According to Sentinel data, people aged 60 and older are more likely to report tech support scams. Over the past four years, older adults filed more reports of losses to a tech support scam than any other FTC fraud category. Reports claim that people aged 60 or over were five times more likely to report the loss of money.
Avoiding Future Tech Scams
After the FTC took down the Utah-based scam, they released a new consumer guide to prevent the future tech support scams on 2019, March 7th. The updated guidance about how to spot and avoid losing money on tech scams also includes a 3-minute video. The video features a consumer who was a victim of Elite tech support scam.
However, there are many other measures for an individual to take, to avoid the tech scams. Some of them are:
- Never click on unknown links or call a number that pops up on screen warning.
- Do not rely on caller ID, it can be spoofed.
- Update Security software time and again.
- For any computer problem, call a technician that you trust, rather than online support.
- Do not share passwords or give control of the computer to anyone who contacts you.
- Research the company and read cancellation policy before you agree to a free trial.
- Don’t give out personal information or send money in response to an unexpected request (could be text, phone call or email).
- Report a scam at gov/complaint if you find any.
- Unlike scammers, Boxaid doesn’t pressure you into anything; there are no commitments and you don’t pay unless your computer is fixed.
Boxaid strongly supports the above advice! You should never share passwords with anyone who contacts you.

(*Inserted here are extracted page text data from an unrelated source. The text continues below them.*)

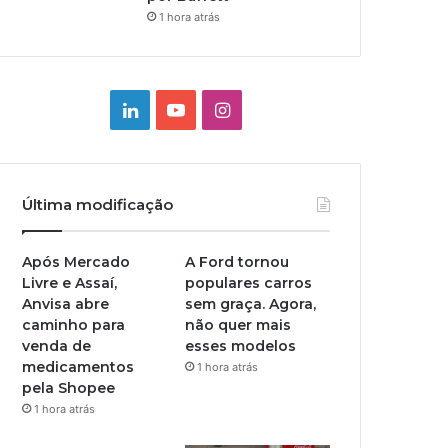
1 hora atrás
Linkedin
YouTube
Instagram
Última modificação
Após Mercado
A Ford tornou
Livre e Assaí,
populares carros
Anvisa abre
sem graça. Agora,
caminho para
não quer mais
venda de
esses modelos
medicamentos
1 hora atrás
pela Shopee
1 hora atrás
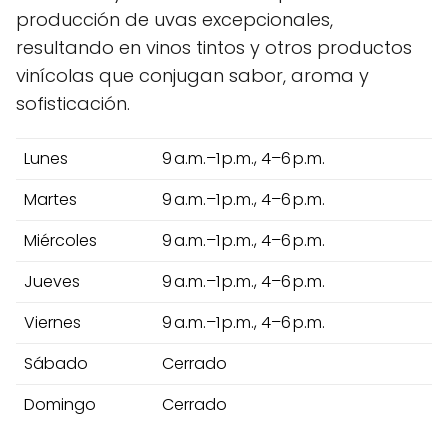
producción de uvas excepcionales,
resultando en vinos tintos y otros productos
vinícolas que conjugan sabor, aroma y
sofisticación.
Lunes
9 a.m.–1 p.m., 4–6 p.m.
Martes
9 a.m.–1 p.m., 4–6 p.m.
Miércoles
9 a.m.–1 p.m., 4–6 p.m.
Jueves
9 a.m.–1 p.m., 4–6 p.m.
Viernes
9 a.m.–1 p.m., 4–6 p.m.
Sábado
Cerrado
Domingo
Cerrado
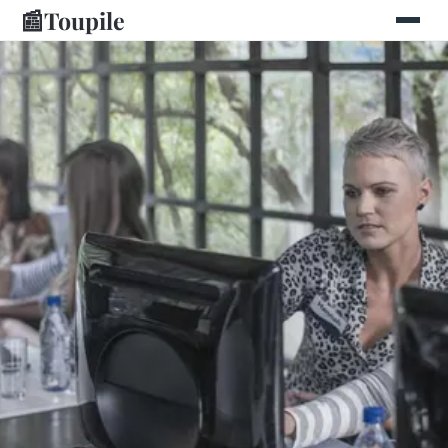
📰
Toupile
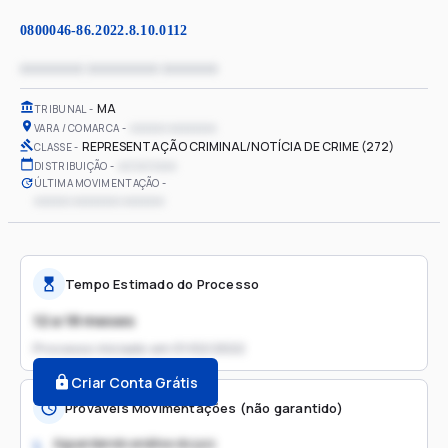
0800046-86.2022.8.10.0112
xxxxxxxx xxxxxxxxx xxxxxxx
MA
TRIBUNAL
xxxxxx xxxxxxxx
VARA / COMARCA
REPRESENTAÇÃO CRIMINAL/NOTÍCIA DE CRIME (272)
CLASSE
xx/xx/xxxx
DISTRIBUIÇÃO
ÚLTIMA MOVIMENTAÇÃO
xxxxxx xxxxxxxx xxxxxxx
Tempo Estimado do Processo
12 a 18 meses
Processo iniciado em
01/02/2022
Criar Conta Grátis
Prováveis Movimentações (não garantido)
Aguardando análise do juiz
1.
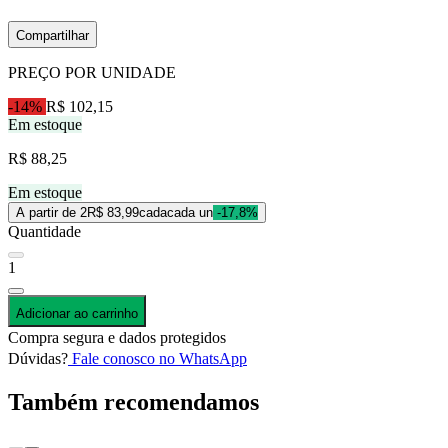
Compartilhar
PREÇO POR UNIDADE
-14%
R$ 102,15
Em estoque
R$ 88,25
Em estoque
A partir de 2
R$ 83,99
cada
cada un
-17,8%
Quantidade
1
Adicionar ao carrinho
Compra segura e dados protegidos
Dúvidas?
Fale conosco no WhatsApp
Também recomendamos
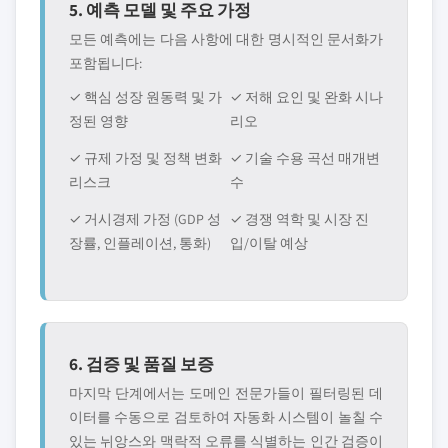
5. 예측 모델 및 주요 가정
모든 예측에는 다음 사항에 대한 명시적인 문서화가
포함됩니다:
✓ 핵심 성장 원동력 및 가
✓ 저해 요인 및 완화 시나
정된 영향
리오
✓ 규제 가정 및 정책 변화
✓ 기술 수용 곡선 매개변
리스크
수
✓ 거시경제 가정 (GDP 성
✓ 경쟁 역학 및 시장 진
장률, 인플레이션, 통화)
입/이탈 예상
6. 검증 및 품질 보증
마지막 단계에서는 도메인 전문가들이 필터링된 데
이터를 수동으로 검토하여 자동화 시스템이 놀칠 수
있는 뉘앙스와 맥락적 오류를 식별하는 인간 검증이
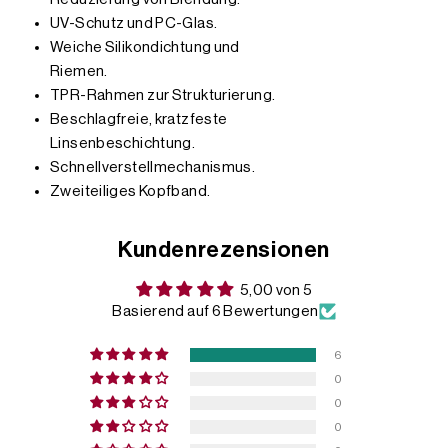
UV-Schutz und PC-Glas.
Weiche Silikondichtung und
Riemen.
TPR-Rahmen zur Strukturierung.
Beschlagfreie, kratzfeste
Linsenbeschichtung.
Schnellverstellmechanismus.
Zweiteiliges Kopfband.
Kundenrezensionen
5,00 von 5
Basierend auf 6 Bewertungen
6
0
0
0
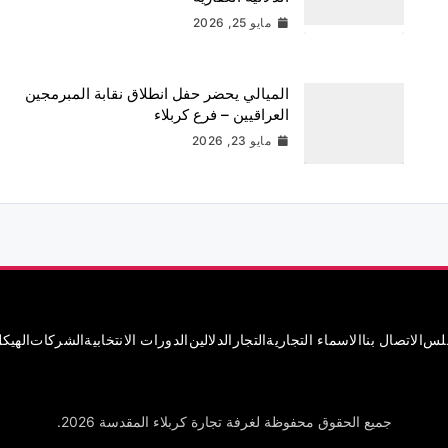
مايو 25, 2026
الميالي يحضر حفل انطلاق نقابة المبرمجين
العراقيين – فرع كربلاء
مايو 23, 2026
جلس
الاتصال بنا
الاسماء التجارية
التجار
الدلالين
الدورات الانتخابية
الشركات
الهيك
جميع الحقوق محفوظة لغرفة تجارة كربلاء المقدسة 2026.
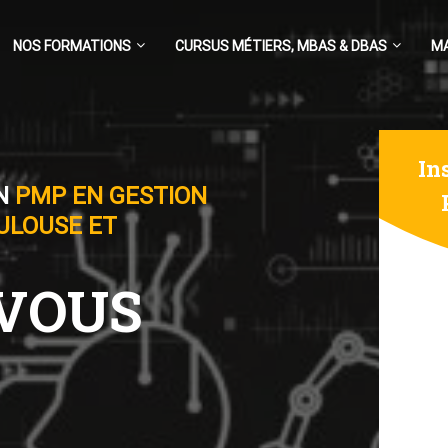
NOS FORMATIONS
CURSUS MÉTIERS, MBAS & DBAS
M
In
N
PMP EN GESTION
OULOUSE ET
-VOUS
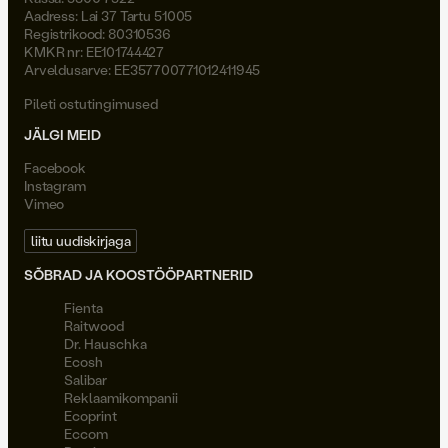
Aadress: Lai 37 Tartu 51005
Registrikood: 80310536
KMKR nr: EE101744427
Arveldusarve: EE357700771012411945
Pileti ostutingimused
JÄLGI MEID
Facebook
Instagram
Vimeo
liitu uudiskirjaga
SÕBRAD JA KOOSTÖÖPARTNERID
Fienta
Raitwood
Dr. Hauschka
Ecosh
Salibar
Reklaamikompanii
Ecoprint
Eccom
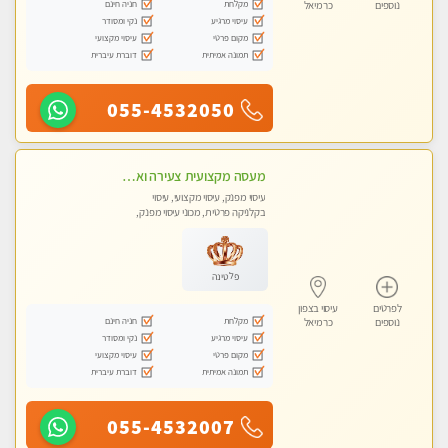
מקלחת
חניה חינם
נוספים
כרמיאל
עיסוי מרגיע
נקי ומסודר
מקום פרטי
עיסוי מקצועי
תמונה אמיתית
דוברת עיברית
055-4532050
מעסה מקצועית צעירה ואיכותית לעיסוי מרגיע ומפנק VIP-מומלץ לחלוטין! פרטי! ​​​​​​ Highly recommended
עיסוי מפנק, עיסוי מקצועי, עיסוי
בקלניקה פרטית, מכוני עיסוי מפנק,
עיסוי טנטרה
פלטינה
לפרטים
עיסוי בצפון
מקלחת
חניה חינם
נוספים
כרמיאל
עיסוי מרגיע
נקי ומסודר
מקום פרטי
עיסוי מקצועי
תמונה אמיתית
דוברת עיברית
055-4532007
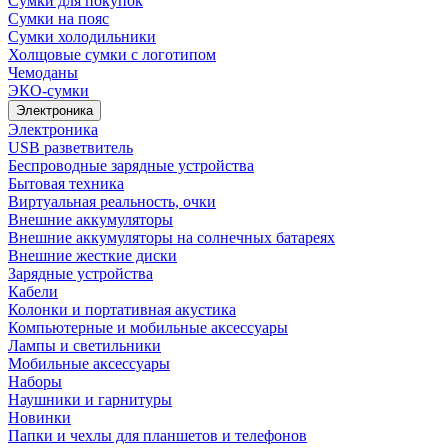
Сумки для покупок
Сумки на пояс
Сумки холодильники
Холщовые сумки с логотипом
Чемоданы
ЭКО-сумки
Электроника
Электроника
USB разветвитель
Беспроводные зарядные устройства
Бытовая техника
Виртуальная реальность, очки
Внешние аккумуляторы
Внешние аккумуляторы на солнечных батареях
Внешние жесткие диски
Зарядные устройства
Кабели
Колонки и портативная акустика
Компьютерные и мобильные аксессуары
Лампы и светильники
Мобильные аксессуары
Наборы
Наушники и гарнитуры
Новинки
Папки и чехлы для планшетов и телефонов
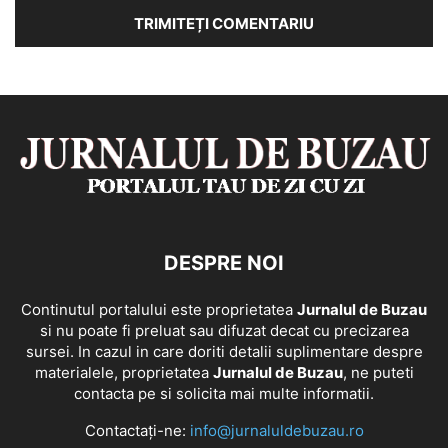
DESPRE NOI
Continutul portalului este proprietatea
Jurnalul de Buzau
si nu poate fi preluat sau difuzat decat cu precizarea
sursei. In cazul in care doriti detalii suplimentare despre
materialele, proprietatea
Jurnalul de Buzau
, ne puteti
contacta pe si solicita mai multe informatii.
Contactați-ne:
info@jurnaluldebuzau.ro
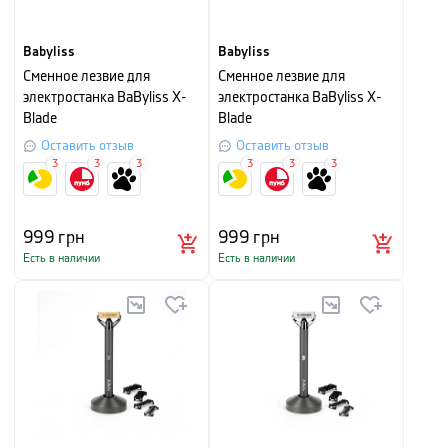
Babyliss
Babyliss
Сменное лезвие для
Сменное лезвие для
электростанка BaByliss X-
электростанка BaByliss X-
Blade
Blade
Оставить отзыв
Оставить отзыв
3
3
3
3
3
3
999
грн
999
грн
Есть в наличии
Есть в наличии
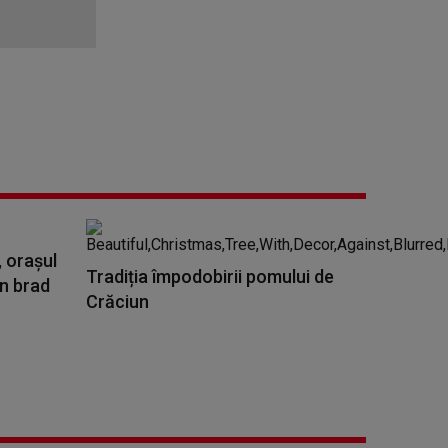
, orașul
Tradiția împodobirii pomului de
Un brad
Crăciun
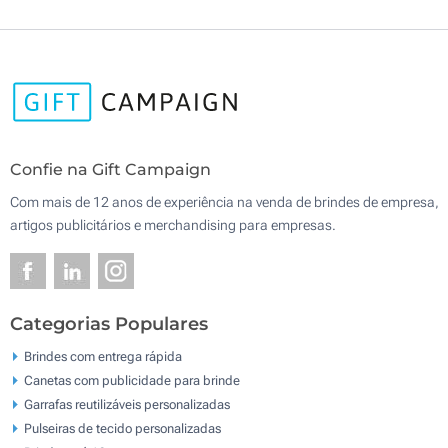
Confie na Gift Campaign
Com mais de 12 anos de experiência na venda de brindes de empresa,
artigos publicitários e merchandising para empresas.
Categorias Populares
Brindes com entrega rápida
Canetas com publicidade para brinde
Garrafas reutilizáveis personalizadas
Pulseiras de tecido personalizadas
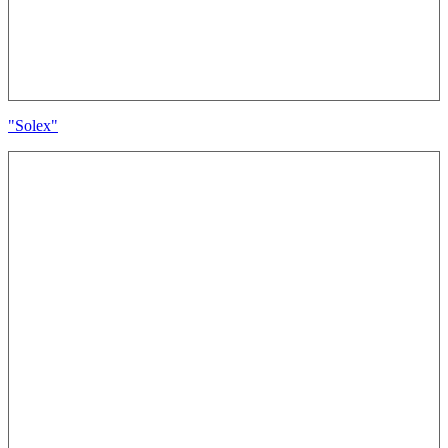
"Solex"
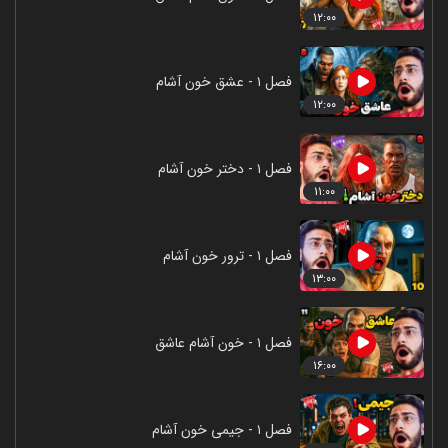
۱۲:۰۰
فصل ۱ - عشق خون آشام
۱۲:۰۰
فصل ۱ - دختر خون آشام
۱۱:۰۰
فصل ۱ - ترور خون آشام
۱۳:۰۰
فصل ۱ - خون آشام عاشق
۱۶:۰۰
فصل ۱ - جیمی خون آشام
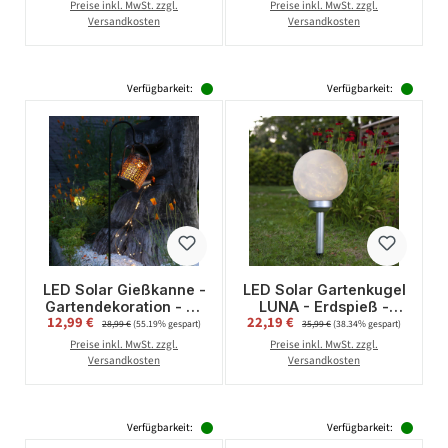
H: 85cm -
warmweiße LED - H:
Preise inkl. MwSt. zzgl.
Preise inkl. MwSt. zzgl.
Dämmerungssensor.
49,5cm - Metall -
Versandkosten
Versandkosten
schwarz - eckig
Verfügbarkeit:
Verfügbarkeit:
LED Solar Gießkanne -
LED Solar Gartenkugel
Gartendekoration - 36
LUNA - Erdspieß -
Verkaufspreis:
Verkaufspreis:
12,99 €
Regulärer Preis:
22,19 €
Regulärer Preis:
warmweiße LED - H:
warmweiße LED - H:
28,99 €
(55.19% gespart)
35,99 €
(38.34% gespart)
80cm -
37cm - D: 20cm -
Preise inkl. MwSt. zzgl.
Preise inkl. MwSt. zzgl.
Dämmerungssensor -
Dämmerungssensor
Versandkosten
Versandkosten
für Außen
Verfügbarkeit:
Verfügbarkeit:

Additionally, FTC always encourages its consumers to file a complaint if they are under identity theft or deceptive business practices. Consumers can file the complain online by calling FTC’s Consumer Response Center.
Getting Your Money Back
In the case of Elite tech support scam, the FTC asked the scammers to refund the victims. Furthermore, the FTC also reminded the people who were refunded to never pay money or give account information to online pop-ups unless the website is trusted.
The FTC enforces consumer protection laws to refund the people who lost their money. When an FTC lawsuit is final, and the defendants have paid the money as per the court orders, the office of Claims and Refunds help people retain their money. FTC sends the leftover money to the U.S. Treasury to deposit it in the general fund.
FTC publishes the details of the refund programs annually from July 1 through June 30 each year.
Thank You FTC!
Luckily, the FTC was able to spot the Elite tech support scam and take it down. Thus, the FTC works to ensure fair business policies and protect consumers from deceptive schemes. They punish the deceptive and unlawful business scams and practices to create fair market competition. Boxaid appreciates the work the FTC does because these scammers give the entire tech support industry a bad name. Boxaid has been in business 13 years with almost zero complaints and thousands of happy customers. More importantly, the FTC is there to protect the consumer in situations like this and consumers should be ecstatic to see their tax dollars hard at work.